The release engineer must have access to push branches and tags to emissary.git. If anything else is needed, that's a bug.

Checklist

Emissary + chart

RC

  1. Create a rel/vX.Y.Z branch for the release; if you've already created such a branch for a previous RC, then ensure that you're on it.
  2. Look over the release notes (docs/releaseNotes.yml and charts/emissary-ingress/CHANGELOG.md), and edit and commit them as necessary. In particular:
    • Note that both files should contain GA version numbers (no -rc.N suffix).
    • Ensure that releaseNotes.yml reflects the anticipated GA release date.
    • Ensure that the notes reflect the changes you intend to be releasing. You are encouraged to look over the commit log to validate that the release notes are in agreement with the actual changes.
    • Proof-read the entries to make sure that they are written with consistent tone, are ordered in a sane way, et c.
    • If you edit releaseNotes.yml, remember to run make generate-fast (or rm CHANGELOG.md && make $PWD/CHANGELOG.md).
  3. Push that.
  4. (only for the first RC) File a PR for rel/vX.Y.Z. Title it "[vX.Y.Z] Release PR". Feel free to have an empty body. Make sure that you're targeting the appropriate master or release/vX.Y branch.
  5. Wait for the job-promote-to-passed / build GitHub Action to pass on the commit that you pushed. You do not need to wait for any of the tests to pass (if your changes were anything but trivial, then you probably should wait for the tests to pass, but if they're anything but trivial really you should have PRed them separately in order to subject them to code-review, rather than sneaking them in directly on the rel/vX.Y.Z branch).
  6. Create and push Git tags for both Emissary itself and for the chart:
    version=3.1.0-rc.0
    chart_version=8.1.0-rc.0
    git tag --annotate --message="Emissary ${version} release candidate" "v${version}"
    git tag --annotate --message="Emissary Helm chart ${chart_version} release candidate for Emissary ${version}" "chart/v${chart_version}"
    git push origin "v${version}" "chart/v${chart_version}"
  7. That's it! The tags will kick off 2 CI workflows: promote-rc and publish-chart. Both workflows should post in #team-run on datawire.slack.com when they're done, so that folks know that they can begin smoke-testing. Or, if the jobs fail, then they'll post saying that they failed.

GA

Not included in this checklist is smoke-testing, getting the go-ahead from leadership, any coordination with the go-to-market team... this checklist just deals with the mechanics of doing the thing once everyone is ready for it.

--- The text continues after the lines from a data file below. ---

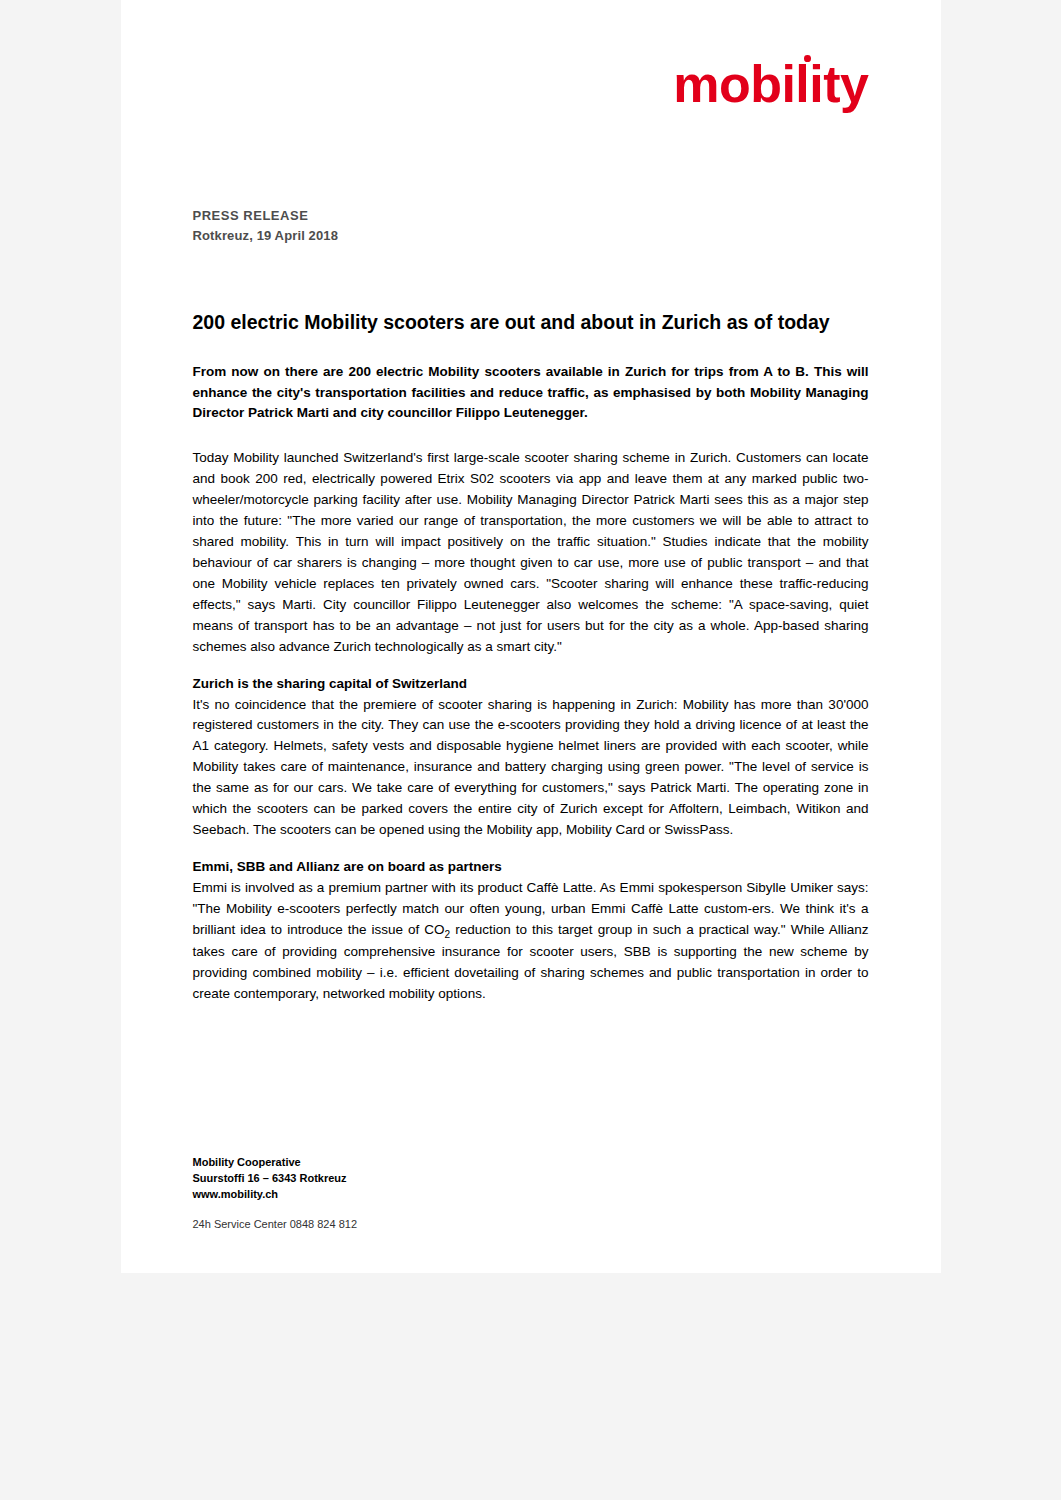mobility
PRESS RELEASE
Rotkreuz, 19 April 2018
200 electric Mobility scooters are out and about in Zurich as of today
From now on there are 200 electric Mobility scooters available in Zurich for trips from A to B. This will enhance the city's transportation facilities and reduce traffic, as emphasised by both Mobility Managing Director Patrick Marti and city councillor Filippo Leutenegger.
Today Mobility launched Switzerland's first large-scale scooter sharing scheme in Zurich. Customers can locate and book 200 red, electrically powered Etrix S02 scooters via app and leave them at any marked public two-wheeler/motorcycle parking facility after use. Mobility Managing Director Patrick Marti sees this as a major step into the future: "The more varied our range of transportation, the more customers we will be able to attract to shared mobility. This in turn will impact positively on the traffic situation." Studies indicate that the mobility behaviour of car sharers is changing – more thought given to car use, more use of public transport – and that one Mobility vehicle replaces ten privately owned cars. "Scooter sharing will enhance these traffic-reducing effects," says Marti. City councillor Filippo Leutenegger also welcomes the scheme: "A space-saving, quiet means of transport has to be an advantage – not just for users but for the city as a whole. App-based sharing schemes also advance Zurich technologically as a smart city."
Zurich is the sharing capital of Switzerland
It's no coincidence that the premiere of scooter sharing is happening in Zurich: Mobility has more than 30'000 registered customers in the city. They can use the e-scooters providing they hold a driving licence of at least the A1 category. Helmets, safety vests and disposable hygiene helmet liners are provided with each scooter, while Mobility takes care of maintenance, insurance and battery charging using green power. "The level of service is the same as for our cars. We take care of everything for customers," says Patrick Marti. The operating zone in which the scooters can be parked covers the entire city of Zurich except for Affoltern, Leimbach, Witikon and Seebach. The scooters can be opened using the Mobility app, Mobility Card or SwissPass.
Emmi, SBB and Allianz are on board as partners
Emmi is involved as a premium partner with its product Caffè Latte. As Emmi spokesperson Sibylle Umiker says: "The Mobility e-scooters perfectly match our often young, urban Emmi Caffè Latte custom-ers. We think it's a brilliant idea to introduce the issue of CO2 reduction to this target group in such a practical way." While Allianz takes care of providing comprehensive insurance for scooter users, SBB is supporting the new scheme by providing combined mobility – i.e. efficient dovetailing of sharing schemes and public transportation in order to create contemporary, networked mobility options.
Mobility Cooperative
Suurstoffi 16 – 6343 Rotkreuz
www.mobility.ch
24h Service Center 0848 824 812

  1. On a commit that was previously tagged/promoted to an RC (see above), create and push GA Emissary and chart Git tags:
    version=3.1.0
    chart_version=8.1.0
    git tag --annotate --message="Emissary ${version} GA release" "v${version}"
    git tag --annotate --message="Emissary Helm chart ${chart_version} GA release for Emissary ${version}" "chart/v${chart_version}"
    git push origin "v${version}" "chart/v${chart_version}"
  2. This will kick off 2 CI workflows: promote-ga and publish-chart. Both workflows should post in #team-run on datawire.slack.com when they're done, so that folks know that the release is complete. Or, if the jobs fail, then they'll post saying that they failed.
  3. Because our automation is bad, it's necessary for you to manually run ./releng/release-mirror-images --ga-version=3.1.0. CI should eventually be taught to do this.
  4. You probably have a getambassador.io.git docs PR that you need to go merge.
  5. Merge the "[vX.Y.Z] Release PR"; if you lolly-gag on merging this, people on datawire-oss.slack.com will start complaining that the changelog on master doesn't have the most recent release.

Chart without Emissary

This doesn't work right now. The machinery won't know which Emissary version the chart should refer to; it would publish a chart containing a dev Emissary version.